Menards has had a good sale on the Maverick 5 shooter, PVC, vertical and horizontal windows all around, 20 year warranty. You just have to buy or build a platform. I have't hunted to of it yet because we just got it but for the price it seems like its going to be great.


----------



## Sam22 (Jan 22, 2003)

Shadow Hunter blinds are really nice. I don't have experience with other pre-fab blinds, but the shadow hunter we have is super functional, super comfortable and durable. They are expensive compared to buying a pre built wooden box blind though. You can get nice pre built wooden 6x6 box blinds for $500 or so, a comparable shadow hunter is more like $1300.00. If you decide to buy a wooden blind, get a metal roof. Metal roofs make them last a lot longer.


----------



## Hillsdales Most Wanted (Jul 17, 2015)

This only weighs 88lbs. Wife handed me up each section, very easy & safe to put together. Elevated 8ft.


----------



## brushbuster (Nov 9, 2009)

Hillsdales Most Wanted said:


> This only weighs 88lbs. Wife handed me up each section, very easy & safe to put together. Elevated 8ft.
> View attachment 200129
> View attachment 200130


nice looking blind!


----------



## Midalake (Dec 7, 2009)

For 1,300 I can custom your blind.... doors, windows, shelves, magazine rack for porn........ Maybe I am in the wrong business?


----------



## hawgeye (Mar 3, 2011)

Midalake said:


> For 1,300 I can custom your blind.... doors, windows, shelves, magazine rack for porn........ Maybe I am in the wrong business?


Out of non-wood products that won't rot? Nice.


----------



## jatc (Oct 24, 2008)

Midalake said:


> For 1,300 I can custom your blind.... doors, windows, shelves, magazine rack for porn........ Maybe I am in the wrong business?


Unfortunately it today's society, you might want to check on what liability insurance premiums are going to run you before you toss out a quote.

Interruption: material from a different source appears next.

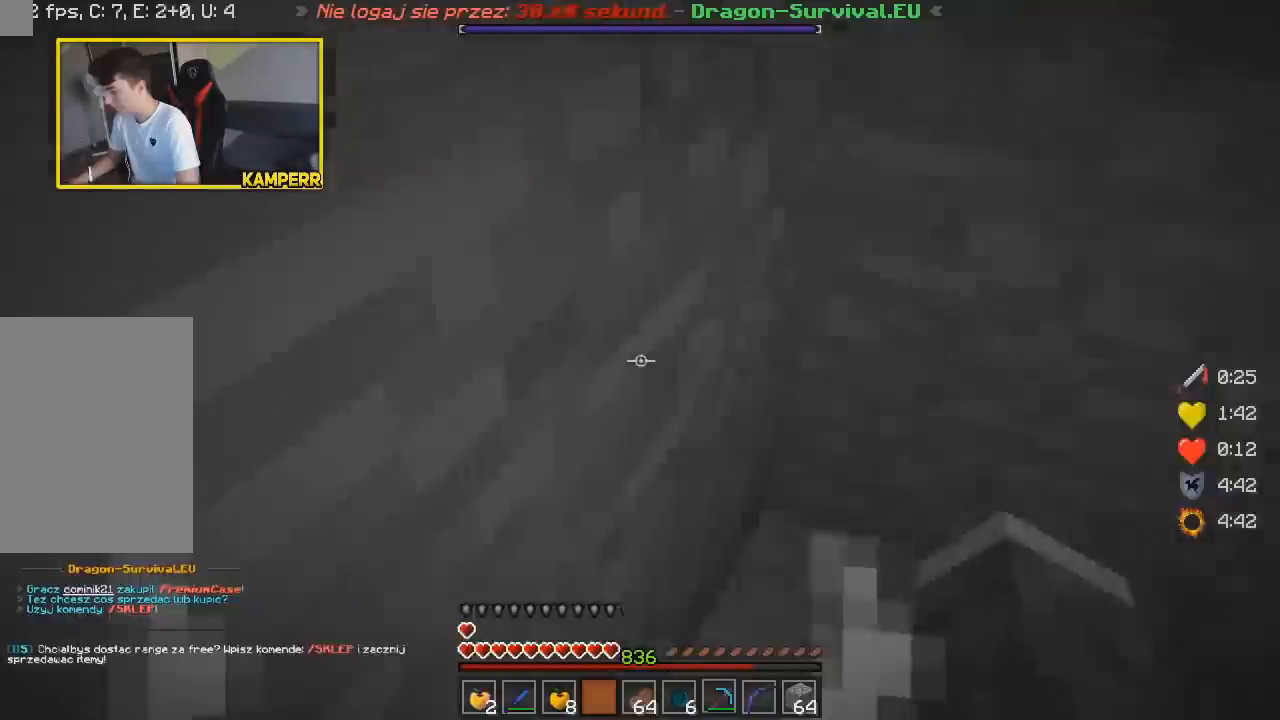
{"keys": [], "mouse": [], "events": []}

Not saying this to be snarky either. I actually thought about building blinds last year after I had several guys request one after seeing the blinds I built for my family. My blinds are nicely finished off, elevated, and the best part is that they are mobile too boot! I've got about $300 in material in each one and could build five of them at a time and have about 10 hours into each one, including chasing down material. Thinking I could easily get $1000 per blind after seeing what the manufactured ones are going for at places like Jay's and Bass Pro. I was going to make some coin!

Then, upon some very good advice from a person in the boat manufacturing world, I checked on insurance for a LLC to manufacture "hunting blinds". I now understand why these things are so expensive!


----------



## Midalake (Dec 7, 2009)

Cash business....you are selling a "ground blind"........they air it....so be it.


----------



## jatc (Oct 24, 2008)

Midalake said:


> Cash business....you are selling a "ground blind"........they air it....so be it.



There was a time in my life that I wouldn't have even thought twice about doing that. Now however I actually have a positive net worth and after seeing some of the legal issues many of my friends have gone through over doing cash "handyman projects" for people and the just stupid lawsuits in the boat manufacturing industry, I guess i just see it a little bit differently these days.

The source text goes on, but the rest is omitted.